Pointers are casted to unsigned int and formatted as hexadecimal with prefix unless specified otherwise.

proc writeformat(o: var Writer; x: SomeFloat; fmt: Format)
Write real number x according to format fmt using output object o and output function add.
proc writeformat(o: var Writer; b: bool; fmt: Format)
Write boolean value b according to format fmt using output object o. A boolean may be formatted numerically or as string. In the former case true is written as 1 and false as 0, in the latter the strings "true" and "false" are shown, respectively. The default is string format.
proc writeformat(o: var Writer; ary: openArray[any]; fmt: Format)
Write array ary according to format fmt using output object o and output function add.
proc addformat[T](o: var Writer; x: T; fmt: Format = DefaultFmt) {...}{.inline.}
Write x formatted with fmt to o.
proc addformat[T](o: var Writer; x: T; fmt: string) {...}{.inline.}
The same as addformat(o, x, parse(fmt)).
proc addformat(s: var string; x: string) {...}{.inline, raises: [], tags: [].}
Write x to s. This is a fast specialized version for appending unformatted strings.

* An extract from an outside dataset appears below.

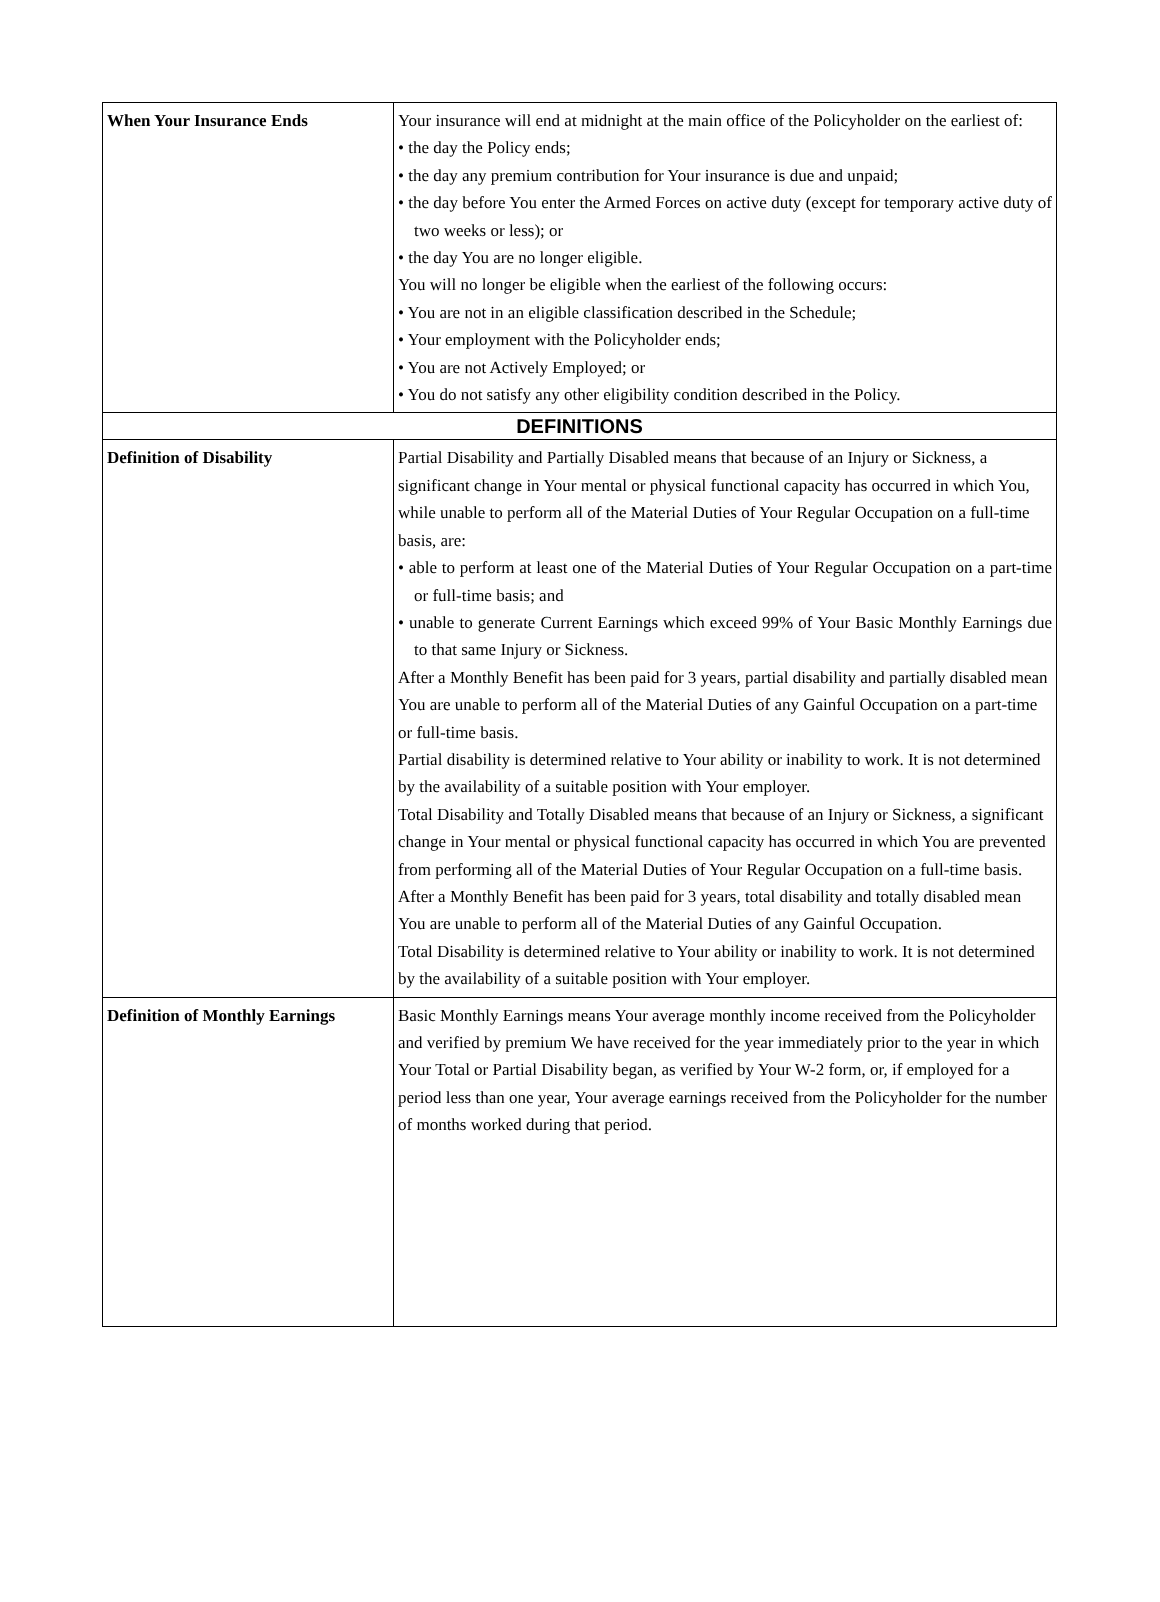| When Your Insurance Ends | Your insurance will end at midnight at the main office of the Policyholder on the earliest of: • the day the Policy ends; • the day any premium contribution for Your insurance is due and unpaid; • the day before You enter the Armed Forces on active duty (except for temporary active duty of two weeks or less); or • the day You are no longer eligible. You will no longer be eligible when the earliest of the following occurs: • You are not in an eligible classification described in the Schedule; • Your employment with the Policyholder ends; • You are not Actively Employed; or • You do not satisfy any other eligibility condition described in the Policy. |
| DEFINITIONS | |
| Definition of Disability | Partial Disability and Partially Disabled means that because of an Injury or Sickness, a significant change in Your mental or physical functional capacity has occurred in which You, while unable to perform all of the Material Duties of Your Regular Occupation on a full-time basis, are: • able to perform at least one of the Material Duties of Your Regular Occupation on a part-time or full-time basis; and • unable to generate Current Earnings which exceed 99% of Your Basic Monthly Earnings due to that same Injury or Sickness. After a Monthly Benefit has been paid for 3 years, partial disability and partially disabled mean You are unable to perform all of the Material Duties of any Gainful Occupation on a part-time or full-time basis. Partial disability is determined relative to Your ability or inability to work. It is not determined by the availability of a suitable position with Your employer. Total Disability and Totally Disabled means that because of an Injury or Sickness, a significant change in Your mental or physical functional capacity has occurred in which You are prevented from performing all of the Material Duties of Your Regular Occupation on a full-time basis. After a Monthly Benefit has been paid for 3 years, total disability and totally disabled mean You are unable to perform all of the Material Duties of any Gainful Occupation. Total Disability is determined relative to Your ability or inability to work. It is not determined by the availability of a suitable position with Your employer. |
| Definition of Monthly Earnings | Basic Monthly Earnings means Your average monthly income received from the Policyholder and verified by premium We have received for the year immediately prior to the year in which Your Total or Partial Disability began, as verified by Your W-2 form, or, if employed for a period less than one year, Your average earnings received from the Policyholder for the number of months worked during that period. |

proc addformat(f: File; x: string) {...}{.inline, raises: [IOError], tags: [WriteIOEffect].}
Write x to f. This is a fast specialized version for writing unformatted strings to a file.
proc addformat[T](f: File; x: T; fmt: Format = DefaultFmt) {...}{.inline.}
Write x to file f using format fmt.
proc addformat[T](f: File; x: T; fmt: string) {...}{.inline.}
Write x to file f using format string fmt. This is the same as addformat(f, x, parse(fmt))

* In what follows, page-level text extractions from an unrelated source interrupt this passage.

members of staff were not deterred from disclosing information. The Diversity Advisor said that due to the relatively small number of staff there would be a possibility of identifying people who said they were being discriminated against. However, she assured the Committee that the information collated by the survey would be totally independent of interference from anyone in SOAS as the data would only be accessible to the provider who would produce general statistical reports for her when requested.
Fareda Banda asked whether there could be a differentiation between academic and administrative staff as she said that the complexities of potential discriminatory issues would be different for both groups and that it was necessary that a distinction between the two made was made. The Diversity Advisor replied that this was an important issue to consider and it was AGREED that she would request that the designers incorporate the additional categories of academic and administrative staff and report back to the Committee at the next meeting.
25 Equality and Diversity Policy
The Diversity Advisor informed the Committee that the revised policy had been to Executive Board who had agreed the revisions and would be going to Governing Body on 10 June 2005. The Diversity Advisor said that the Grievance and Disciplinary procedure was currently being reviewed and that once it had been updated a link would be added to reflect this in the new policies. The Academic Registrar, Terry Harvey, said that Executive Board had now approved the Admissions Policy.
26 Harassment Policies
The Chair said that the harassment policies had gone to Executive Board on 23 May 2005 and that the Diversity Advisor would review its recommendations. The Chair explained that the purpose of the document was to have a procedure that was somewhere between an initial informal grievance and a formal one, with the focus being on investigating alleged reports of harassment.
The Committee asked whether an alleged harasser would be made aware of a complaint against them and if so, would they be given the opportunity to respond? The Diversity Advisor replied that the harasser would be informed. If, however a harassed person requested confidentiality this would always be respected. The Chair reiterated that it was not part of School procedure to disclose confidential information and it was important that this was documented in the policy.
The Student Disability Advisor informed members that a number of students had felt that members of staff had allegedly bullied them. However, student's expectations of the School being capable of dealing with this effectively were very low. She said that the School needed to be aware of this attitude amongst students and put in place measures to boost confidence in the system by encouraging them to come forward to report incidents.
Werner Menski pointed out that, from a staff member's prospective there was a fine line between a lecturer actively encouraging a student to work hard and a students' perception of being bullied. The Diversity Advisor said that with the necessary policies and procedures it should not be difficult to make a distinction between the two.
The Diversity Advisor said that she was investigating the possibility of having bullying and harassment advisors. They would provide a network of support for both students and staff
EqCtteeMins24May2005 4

proc addformat(s: Stream; x: string) {...}{.inline, raises: [Exception],
                                  tags: [WriteIOEffect].}
Write x to s. This is a fast specialized version for writing unformatted strings to a stream.
proc addformat[T](s: Stream; x: T; fmt: Format = DefaultFmt) {...}{.inline.}
Write x to stream s using format fmt.
proc addformat[T](s: Stream; x: T; fmt: string) {...}{.inline.}
Write x to stream s using format string fmt. This is the same as addformat(s, x, parse(fmt))
proc format[T](x: T; fmt: Format): string
Return x formatted as a string according to format fmt.
proc format[T](x: T; fmt: string): string
Return x formatted as a string according to format string fmt.
proc format[T](x: T): string {...}{.inline.}
Return x formatted as a string according to the default format. The default format corresponds to an empty format string.

Macros

macro fmt(fmtstr: string{lit}; args: varargs[untyped]): untyped
Formats arguments args according to the format string fmtstr.
macro writefmt(f: File; fmtstr: string{lit}; args: varargs[untyped]): untyped
The same as write(f, fmtstr.fmt(args...)) but faster.
macro writelnfmt(f: File; fmtstr: string{lit}; args: varargs[untyped]): untyped
The same as writeln(f, fmtstr.fmt(args...)) but faster.
macro printfmt(fmtstr: string{lit}; args: varargs[untyped]): untyped
The same as writefmt(stdout, fmtstr, args...).
macro printlnfmt(fmtstr: string{lit}; args: varargs[untyped]): untyped
The same as writelnfmt(stdout, fmtstr, args...).
macro writefmt(s: Stream; fmtstr: string{lit}; args: varargs[untyped]): untyped
The same as write(s, fmtstr.fmt(args...)) but faster.
macro writelnfmt(s: Stream; fmtstr: string{lit}; args: varargs[untyped]): untyped
The same as writeln(s, fmtstr.fmt(args...)) but faster.
macro addfmt(s: var string; fmtstr: string{lit}; args: varargs[untyped]): untyped
The same as s.add(fmtstr.fmt(args...)) but faster.
macro interp(fmtstr: string{lit}): untyped
Interpolate fmtstr with expressions.
macro `$$`(fmtstr: string{lit}): untyped
Interpolate fmtstr with expressions.